La défense de nécéssité

Il existe une défense en droit criminel qui permet aux personnes ayant dû prendre des mesures extrêmes en situations extrêmes d’éviter un verdict de culpabilités pour une infraction criminelle: il s’agit de la défense de nécessité.

Selon l’arrêt Perka de la Cour suprême, pour bénéficier de cette défense, les conditions de bases suivantes doivent être démontrées :

a) L’existence d’un danger imminent; l’accusé doit avoir agi afin d’éviter une conséquence immédiate et imminente. Il ne faut cependant pas que l’accusé ait pu prévoir à l’avance que ses actes le pousseraient dans une situation où il n’aurait plus d’autres choix que d’agir criminellement.

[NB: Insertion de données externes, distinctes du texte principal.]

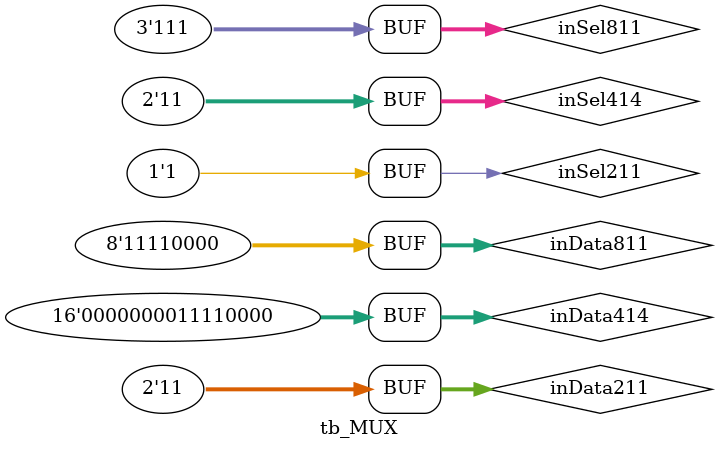
<source format=sv>
`timescale 1ns / 1ps

 
module tb_MUX();

parameter	CLK_PERIOD = 20 ; 

reg	[1  : 0]	inData211	;
reg	    	    inSel211	;
reg	    	    outData211	;

reg [15 : 0]    inData414	;
reg	[1  : 0]	inSel414	;
reg	[3  : 0] 	outData414	;

reg	[7  : 0]	inData811	;
reg	[2  : 0]	inSel811	;
reg	        	outData811	;


MUX211 u_mux211 (
	.inData			(inData211	), 
	.inSel			(inSel211	),
	.outData		(outData211	)
);

MUX414 u_mux414 (
	.inData			(inData414	), 
	.inSel			(inSel414	),
	.outData		(outData414	)
);

MUX811 u_mux811 (
	.inData			(inData811	), 
	.inSel			(inSel811	),
	.outData		(outData811	)
);

initial begin 
	inData211 = 2'b0;
	inSel211  = 1'b0;

	inData414 = 16'b0;
	inSel414  = 2'b0;

	inData811 = 8'b0;
	inSel811  = 3'b0;
end


always begin : SEL

    inSel211  = 1'b0; inSel414  = 2'b00; inSel811  = 3'b000;
	#CLK_PERIOD ; #CLK_PERIOD ; #CLK_PERIOD ; #CLK_PERIOD ;
	#CLK_PERIOD ; #CLK_PERIOD ; #CLK_PERIOD ; #CLK_PERIOD ;
	#CLK_PERIOD ; #CLK_PERIOD ; #CLK_PERIOD ; #CLK_PERIOD ;
	#CLK_PERIOD ; #CLK_PERIOD ; #CLK_PERIOD ; #CLK_PERIOD ;

    inSel211  = 1'b1; inSel414  = 2'b01; inSel811  = 3'b001;
	#CLK_PERIOD ; #CLK_PERIOD ; #CLK_PERIOD ; #CLK_PERIOD ;
	#CLK_PERIOD ; #CLK_PERIOD ; #CLK_PERIOD ; #CLK_PERIOD ;
	#CLK_PERIOD ; #CLK_PERIOD ; #CLK_PERIOD ; #CLK_PERIOD ;
	#CLK_PERIOD ; #CLK_PERIOD ; #CLK_PERIOD ; #CLK_PERIOD ;
    
    inSel211  = 1'b0; inSel414  = 2'b10; inSel811  = 3'b010;
	#CLK_PERIOD ; #CLK_PERIOD ; #CLK_PERIOD ; #CLK_PERIOD ;
	#CLK_PERIOD ; #CLK_PERIOD ; #CLK_PERIOD ; #CLK_PERIOD ;
	#CLK_PERIOD ; #CLK_PERIOD ; #CLK_PERIOD ; #CLK_PERIOD ;
	#CLK_PERIOD ; #CLK_PERIOD ; #CLK_PERIOD ; #CLK_PERIOD ;
    
    inSel211  = 1'b1; inSel414  = 2'b11; inSel811  = 3'b011;
	#CLK_PERIOD ; #CLK_PERIOD ; #CLK_PERIOD ; #CLK_PERIOD ;
	#CLK_PERIOD ; #CLK_PERIOD ; #CLK_PERIOD ; #CLK_PERIOD ;
	#CLK_PERIOD ; #CLK_PERIOD ; #CLK_PERIOD ; #CLK_PERIOD ;
	#CLK_PERIOD ; #CLK_PERIOD ; #CLK_PERIOD ; #CLK_PERIOD ;
    
    inSel211  = 1'b0; inSel414  = 2'b00; inSel811  = 3'b100;
	#CLK_PERIOD ; #CLK_PERIOD ; #CLK_PERIOD ; #CLK_PERIOD ;
	#CLK_PERIOD ; #CLK_PERIOD ; #CLK_PERIOD ; #CLK_PERIOD ;
	#CLK_PERIOD ; #CLK_PERIOD ; #CLK_PERIOD ; #CLK_PERIOD ;
	#CLK_PERIOD ; #CLK_PERIOD ; #CLK_PERIOD ; #CLK_PERIOD ;
    
    inSel211  = 1'b1; inSel414  = 2'b01; inSel811  = 3'b101;
	#CLK_PERIOD ; #CLK_PERIOD ; #CLK_PERIOD ; #CLK_PERIOD ;
	#CLK_PERIOD ; #CLK_PERIOD ; #CLK_PERIOD ; #CLK_PERIOD ;
	#CLK_PERIOD ; #CLK_PERIOD ; #CLK_PERIOD ; #CLK_PERIOD ;
	#CLK_PERIOD ; #CLK_PERIOD ; #CLK_PERIOD ; #CLK_PERIOD ;
    
    inSel211  = 1'b0; inSel414  = 2'b10; inSel811  = 3'b110;
	#CLK_PERIOD ; #CLK_PERIOD ; #CLK_PERIOD ; #CLK_PERIOD ;
	#CLK_PERIOD ; #CLK_PERIOD ; #CLK_PERIOD ; #CLK_PERIOD ;
	#CLK_PERIOD ; #CLK_PERIOD ; #CLK_PERIOD ; #CLK_PERIOD ;
	#CLK_PERIOD ; #CLK_PERIOD ; #CLK_PERIOD ; #CLK_PERIOD ;
    
    inSel211  = 1'b1; inSel414  = 2'b11; inSel811  = 3'b111;
	#CLK_PERIOD ; #CLK_PERIOD ; #CLK_PERIOD ; #CLK_PERIOD ;
	#CLK_PERIOD ; #CLK_PERIOD ; #CLK_PERIOD ; #CLK_PERIOD ;
	#CLK_PERIOD ; #CLK_PERIOD ; #CLK_PERIOD ; #CLK_PERIOD ;
	#CLK_PERIOD ; #CLK_PERIOD ; #CLK_PERIOD ; #CLK_PERIOD ;
    
end

always begin : DATA211

    inData211 = 2'b00;
    #CLK_PERIOD;

    inData211 = 2'b01;
    #CLK_PERIOD;

    inData211 = 2'b10;
    #CLK_PERIOD;

    inData211 = 2'b11;
    #CLK_PERIOD;

end

always begin : DATA414
    
    inData414 = 16'h00;
    #CLK_PERIOD;
    inData414 = 16'h01;
    #CLK_PERIOD;
    inData414 = 16'h02;
    #CLK_PERIOD;
    inData414 = 16'h03;
    #CLK_PERIOD;
    inData414 = 16'h04;
    #CLK_PERIOD;
    inData414 = 16'h05;
    #CLK_PERIOD;
    inData414 = 16'h06;
    #CLK_PERIOD;
    inData414 = 16'h07;
    #CLK_PERIOD;
    inData414 = 16'h08;
    #CLK_PERIOD;
    inData414 = 16'h09;
    #CLK_PERIOD;
    inData414 = 16'h0A;
    #CLK_PERIOD;
    inData414 = 16'h0B;
    #CLK_PERIOD;
    inData414 = 16'h0C;
    #CLK_PERIOD;
    inData414 = 16'h0D;
    #CLK_PERIOD;
    inData414 = 16'h0E;
    #CLK_PERIOD;
    inData414 = 16'h0F;
    #CLK_PERIOD;
    inData414 = 16'h10;
    #CLK_PERIOD;
    inData414 = 16'h20;
    #CLK_PERIOD;
    inData414 = 16'h30;
    #CLK_PERIOD;
    inData414 = 16'h40;
    #CLK_PERIOD;
    inData414 = 16'h50;
    #CLK_PERIOD;
    inData414 = 16'h60;
    #CLK_PERIOD;
    inData414 = 16'h70;
    #CLK_PERIOD;
    inData414 = 16'h80;
    #CLK_PERIOD;
    inData414 = 16'h90;
    #CLK_PERIOD;
    inData414 = 16'hA0;
    #CLK_PERIOD;
    inData414 = 16'hB0;
    #CLK_PERIOD;
    inData414 = 16'hC0;
    #CLK_PERIOD;
    inData414 = 16'hD0;
    #CLK_PERIOD;
    inData414 = 16'hE0;
    #CLK_PERIOD;
    inData414 = 16'hF0;
    #CLK_PERIOD;

end

always begin : DATA414
    inData811 = 8'h00;
    #CLK_PERIOD;

    inData811 = 8'h01;
    #CLK_PERIOD;

    inData811 = 8'h02;
    #CLK_PERIOD;

    inData811 = 8'h03;
    #CLK_PERIOD;

    inData811 = 8'h04;
    #CLK_PERIOD;

    inData811 = 8'h05;
    #CLK_PERIOD;

    inData811 = 8'h06;
    #CLK_PERIOD;

    inData811 = 8'h07;
    #CLK_PERIOD;

    inData811 = 8'h08;
    #CLK_PERIOD;

    inData811 = 8'h09;
    #CLK_PERIOD;

    inData811 = 8'h0A;
    #CLK_PERIOD;

    inData811 = 8'h0B;
    #CLK_PERIOD;

    inData811 = 8'h0C;
    #CLK_PERIOD;

    inData811 = 8'h0D;
    #CLK_PERIOD;

    inData811 = 8'h0E;
    #CLK_PERIOD;

    inData811 = 8'h0F;
    #CLK_PERIOD;

    inData811 = 8'h10;
    #CLK_PERIOD;

    inData811 = 8'h20;
    #CLK_PERIOD;

    inData811 = 8'h30;
    #CLK_PERIOD;

    inData811 = 8'h40;
    #CLK_PERIOD;

    inData811 = 8'h50;
    #CLK_PERIOD;

    inData811 = 8'h60;
    #CLK_PERIOD;

    inData811 = 8'h70;
    #CLK_PERIOD;

    inData811 = 8'h80;
    #CLK_PERIOD;

    inData811 = 8'h90;
    #CLK_PERIOD;

    inData811 = 8'hA0;
    #CLK_PERIOD;

    inData811 = 8'hB0;
    #CLK_PERIOD;

    inData811 = 8'hC0;
    #CLK_PERIOD;

    inData811 = 8'hD0;
    #CLK_PERIOD;

    inData811 = 8'hE0;
    #CLK_PERIOD;

    inData811 = 8'hF0;
    #CLK_PERIOD;

end



endmodule


</source>
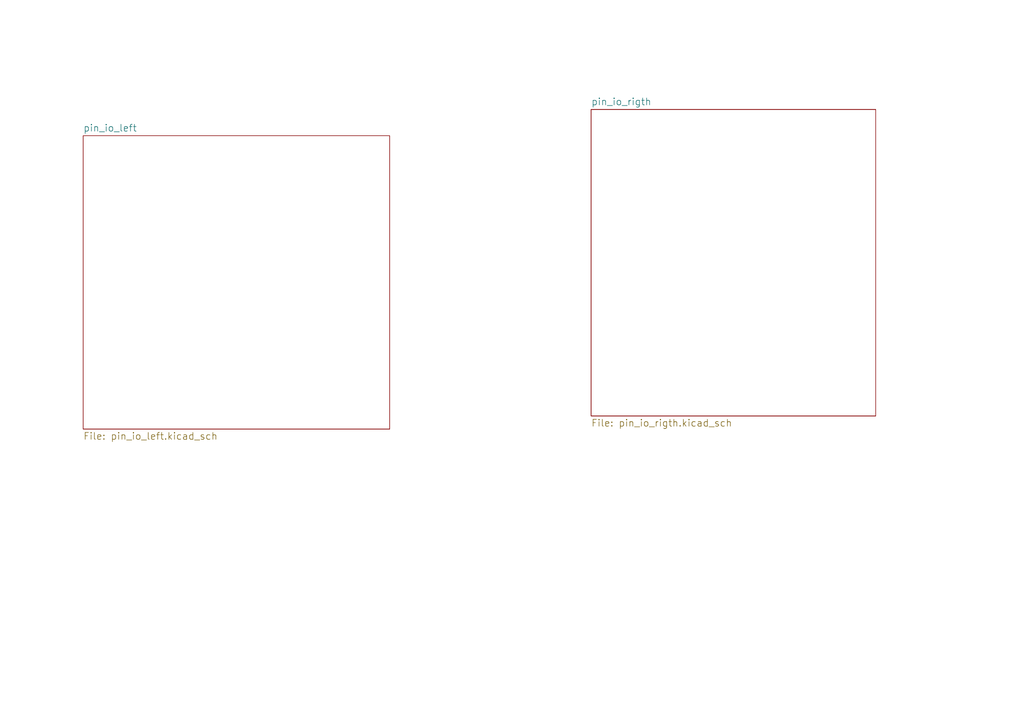
<source format=kicad_sch>
(kicad_sch
	(version 20231120)
	(generator "eeschema")
	(generator_version "8.0")
	(uuid "6f87f7c0-cdb7-4331-b768-4704ed1a53b8")
	(paper "A4")
	(lib_symbols)
	(sheet
		(at 171.45 31.75)
		(size 82.55 88.9)
		(fields_autoplaced yes)
		(stroke
			(width 0.1524)
			(type solid)
		)
		(fill
			(color 0 0 0 0.0000)
		)
		(uuid "13c267cc-e13d-4a24-a172-70b4c8b8c831")
		(property "Sheetname" "pin_io_rigth"
			(at 171.45 30.6734 0)
			(effects
				(font
					(size 2 2)
				)
				(justify left bottom)
			)
		)
		(property "Sheetfile" "pin_io_rigth.kicad_sch"
			(at 171.45 121.5266 0)
			(effects
				(font
					(size 2 2)
				)
				(justify left top)
			)
		)
		(instances
			(project "IMX8ML_plus"
				(path "/1e0dca60-79b3-4b5b-ab8f-7b2adbc68a5f/704f9c98-aa71-4e38-b26f-d3f74511898b"
					(page "13")
				)
			)
		)
	)
	(sheet
		(at 24.13 39.37)
		(size 88.9 85.09)
		(fields_autoplaced yes)
		(stroke
			(width 0.1524)
			(type solid)
		)
		(fill
			(color 0 0 0 0.0000)
		)
		(uuid "76089295-e1c0-4c66-8c6d-0c9c62e01bfe")
		(property "Sheetname" "pin_io_left"
			(at 24.13 38.2934 0)
			(effects
				(font
					(size 2 2)
				)
				(justify left bottom)
			)
		)
		(property "Sheetfile" "pin_io_left.kicad_sch"
			(at 24.13 125.3366 0)
			(effects
				(font
					(size 2 2)
				)
				(justify left top)
			)
		)
		(instances
			(project "IMX8ML_plus"
				(path "/1e0dca60-79b3-4b5b-ab8f-7b2adbc68a5f/704f9c98-aa71-4e38-b26f-d3f74511898b"
					(page "12")
				)
			)
		)
	)
)

</source>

b) L’absence d’autre solution raisonnable et légale; par exemple, si une personne quitte en état d’ébriété les lieux d’un danger avec son véhicule, on pourra lui reprocher de ne pas avoir choisi de marcher ou de prendre l’autobus si ces solutions étaient raisonnables.

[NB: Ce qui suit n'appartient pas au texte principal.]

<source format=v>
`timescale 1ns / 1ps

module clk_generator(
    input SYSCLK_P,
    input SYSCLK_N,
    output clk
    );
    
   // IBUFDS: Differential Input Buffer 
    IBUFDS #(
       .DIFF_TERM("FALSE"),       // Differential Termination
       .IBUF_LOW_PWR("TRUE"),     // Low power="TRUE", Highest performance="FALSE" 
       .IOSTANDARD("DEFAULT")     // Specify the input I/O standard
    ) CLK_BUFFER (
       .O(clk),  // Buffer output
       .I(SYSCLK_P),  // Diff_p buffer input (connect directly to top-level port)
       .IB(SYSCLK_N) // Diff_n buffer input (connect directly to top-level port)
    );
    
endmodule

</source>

c) La proportionnalité entre le mal infligé et le mal évité. Faire un excès de vitesse pour éviter les balles d’un meurtrier est certainement une mesure adéquate. Foncer dans une foule à toute allure parce qu’un véhicule suspect nous suit, par contre, n’est pas un comportement proportionnel.

Une fois que l’accusé a produit assez d’éléments de preuve pour soulever la question de la nécessité, il incombe à la poursuite de réfuter ce moyen de défense et de prouver hors de tout doute raisonnable que l’acte de l’accusé était volontaire; ce ne sera donc pas le fardeau de l’accusé de démontrer que son comportement criminel était volontaire malgré la situation d’urgence.

La défense de nécessité peut s’appliquer en théorie a toutes les accusations criminelles, mais en pratique on la retrouve surtout pour les infractions de type négligence, ou de type réglementaires, telles conduite dangereuse, conduite avec facultés affaiblies négligence criminelle, et d’autres.